Texto publicado por Jaime Nelson Arboleda Barrera

Un canto en el jardín, cuento.

Un canto en el jardín.

Nunca tuvo claro por qué Mariela depositó en él su confianza y su
desesperación. Tal vez, los pocos años, su timidez, lo hacían aparecer
como un sujeto débil, inofensivo. Le pidió que la acompañara a comprar,
cogidos del brazo entraron en un negocio de ropa femenina. Ella le dijo
que la esperara junto al probador. De pronto la cortina del probador se
abrió unos centímetros, Mariela le hizo gestos con la mano y el rostro
para que entrara. Estaba desnuda, probándose un sostén y un calzón negros.

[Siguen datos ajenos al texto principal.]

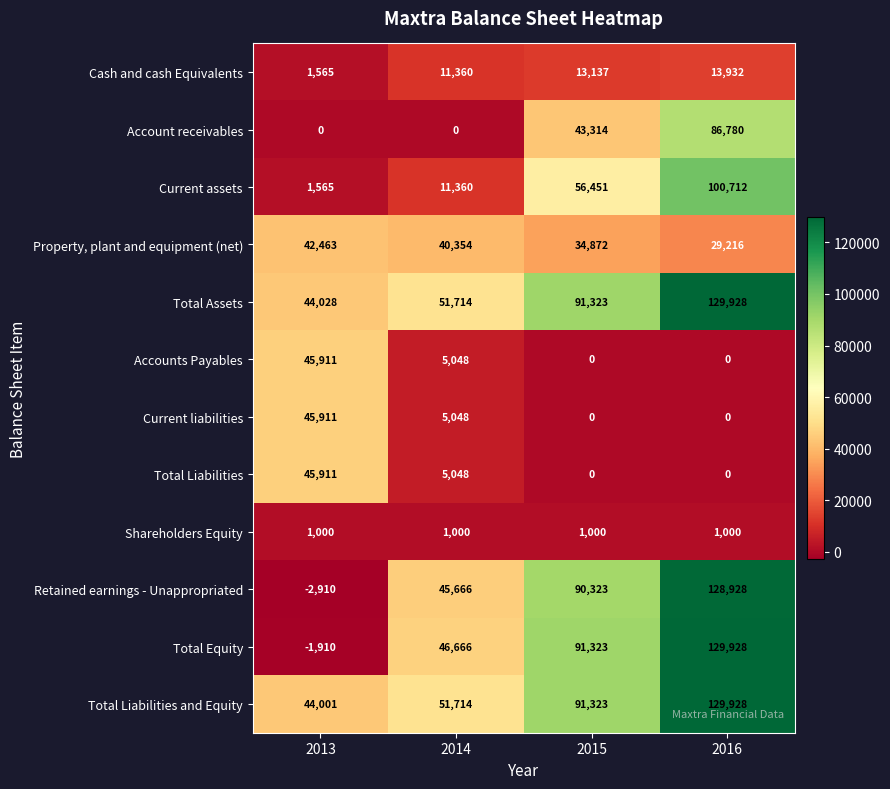

List the labels in order of Current assets value, largest first.

2016, 2015, 2014, 2013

-¿Cómo me queda? -le preguntó mientras giraba delante de él y del espejo
que cubría toda una pared.

Él pensó que los senos pequeños y el trasero parado eran mejores que su
cara, pero no le dijo nada. En todo caso, a los cuarenta años se
conservaba muy bien.

De regreso, ella le contó que tenía un amante, que estaba harta de todo,
que su vida no tenía sentido y en más de una ocasión había estado a
punto de suicidarse. Al llegar a la casa, lo tomó nuevamente del brazo y
lo llevó por un costado del jardín y entraron por una puerta lateral que
conducía a una sala de estar, luego una galería y enseguida a la
habitación de Mariela. Le puso llave a la puerta, dejó el paquete y la
cartera en una silla, del cajón de una cómoda sacó un libro de tapas
gruesas y se lo mostró. El libro contenía imágenes de hombres y mujeres
desnudos, en diversas posiciones.

-Son dibujos basados en los cuentos eróticos de las Mil y una noches,
-dijo ella.

Las imágenes eran insinuantes y le revelaban un mundo en el que muchas
veces había ingresado por la puerta de la fantasía.

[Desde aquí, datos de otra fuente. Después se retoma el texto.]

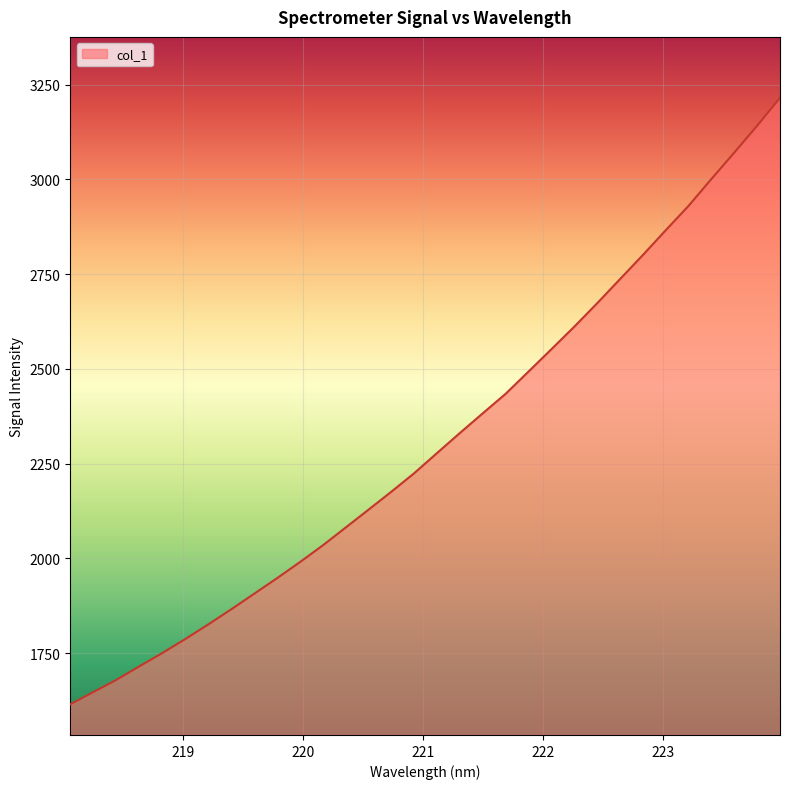

What is the difference between the maximum and minimum values?

1599.8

Cuando levantó la cabeza del libro, halló a su prima desnuda sobre la
colcha roja que cubría la cama. La penetró en silencio, intentando
separar el deseo de la emoción. Ella lo ayudó hablándole con voz suave,
casi maternal. Los inteligentes esfuerzos de su prima no pudieron evitar
que tuviera una sensación de fracaso. Pero cuando volvió a poseerla se
sintió fuerte y pensó que era igual que esos perros que devoran hasta
vaciar el plato y luego sacuden el lomo satisfechos. Imaginar que al
otro lado de la puerta vibraba la voz de una de sus tías o del hermano
de Mariela -al que detestaba- le provocaba una angustia deliciosa.

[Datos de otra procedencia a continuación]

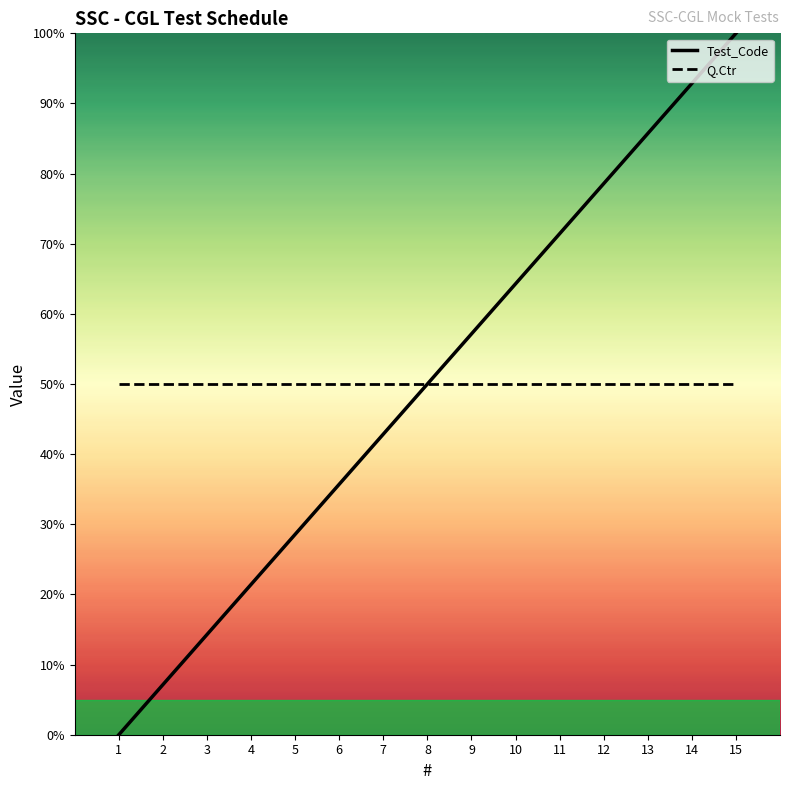

Is the value of Q.Ctr at 10 greater than the value of Test_Code at 4?

Yes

El pálido sol de esa mañana atravesaba las delgadas cortinas que cubrían
la ventana, el canto de un pájaro llegaba desde algún rincón del jardín.
El rostro de su prima estaba humedecido por las lágrimas. Lágrimas que
se fueron convirtiendo en un llanto incontenible, ante el cual el no
sabía qué hacer. Unos golpes en la puerta le paralizaron el corazón. La
voz de la tía Marta, preguntando algo, resonó chillona. Mariela le
contestó casi gritando, le dijo que su mamá andaba en el centro con
Roberto, que ella estaba durmiendo y no quería que la molestaran. La tía
Marta se marchó musitando palabras imposibles de comprender, sus débiles
pisadas temblaron en sus oídos como gotas de hielo.

A eso de las dos de la tarde, ya todos estaban en casa, se negó a
aceptar la invitación de la tía Julia, para que se quedara a almorzar.
Fingió un dolor de estómago. Ante la insistencia de su tía, Mariela –que
estaba sentada con la cabeza inclinada,- dijo:

-Déjelo que se vaya, mamá. -Su voz era opaca.